Ces légères petites sphères jaunes, sur qui l’instinct souffle et qu’il fait refluer toutes, se précipitent sous ses pas par courts crochets rapides, et picorent. La traîne reste accrochée: deux poussins, dans le tas, sont immobiles et pensifs, inattentifs aux déclics de la voix maternelle.
– C’est mauvais signe, dit Paradis. Le poulet qui réfléchit est malade.
Et Paradis décroise et recroise ses jambes.
A côté, sur le banc, Volpatte allonge les siennes, émet un grand bâillement qu’il fait durer paisiblement et il se remet à regarder; car, entre tous les hommes, il adore observer les volailles pendant la courte vie où elles se dépêchent tant de manger.
Et on les contemple de concert, et aussi le vieux coq dégarni, usé jusqu’à la corde, et dont, à travers du duvet décollé apparaît à nu la cuisse caoutchouteuse, sombre comme une côtelette grillée. Celui-là approche de la couveuse blanche qui tantôt détourne la tête, d’un «non» sec, en donnant quelques coups assourdis de crécelle, tantôt l’épie avec les petits cadrans bleus émaillés de ses yeux.
– On est bien, dit Barque.
– Vise les petits canards, répond Volpatte. I’s sont boyautants.
On voit passer une file de canetons tout jeunes – presque encore des œufs à pattes, – et dont la grande tête tire en avant le corps chétif et boiteux, très vite, par la ficelle du cou. De son coin, le gros chien les suit aussi de son œil honnête, profondément noir, où le soleil, posé sur lui en écharpe, met une belle roue fauve.

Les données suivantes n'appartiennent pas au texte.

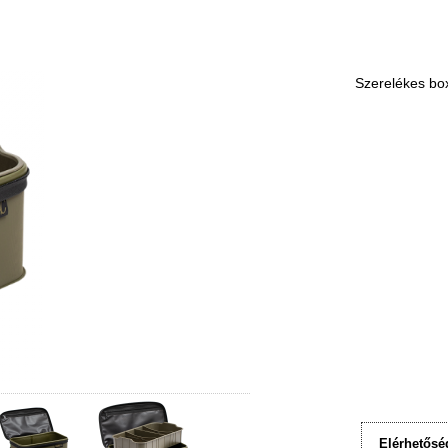
Szerelékes bo
Elérhetősé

Au delà de cette cour de ferme, par l’échancrure du mur bas, se présente le verger, dont un feutrage vert, humide et épais, recouvre la terre onctueuse, puis un écran de verdure avec une garniture de fleurs, les unes blanches comme des statuettes, les autres satinées et multicolores comme des nœuds de cravate. Plus loin, c’est la prairie, où l’ombre des peupliers étale des rayures vert noir et vert or. Plus loin encore, un carré de houblons, debout, suivi d’un carré de choux assis en rang par terre. On entend dans le soleil de l’air et dans le soleil de la terre, les abeilles qui travaillent musicalement, en conformité avec les poésies, et le grillon qui, malgré les fables, chante sans modestie et remplit à lui seul tout l’espace.
Là-bas, du faîte d’un peuplier descend, toute tourbillonnante, une pie qui, mi-blanche, mi-noire, semble un morceau de journal à moitié brûlé.
Les soldats s’étirent délicieusement sur un banc de pierre, les yeux demi-clos, et s’offrent au rayon qui, dans le creux de cette vaste cour, chauffe l’atmosphère comme un bain.
– Voilà dix-sept jours qu’on est là! Et on croyait qu’on allait s’en aller du jour au lendemain!
– On n’sait jamais! dit Paradis, en hochant la tête et en claquant la langue.
Par la poterne de la cour ouverte sur le chemin, on voit se promener une bande de poilus, le nez en l’air, gourmands de soleil, puis, tout seul, Tellurure: au milieu de la rue, il balance le ventre florissant dont il est propriétaire, et déambulant sur ses jambes arquées comme deux anses, crache tout autour de lui, abondamment, richement.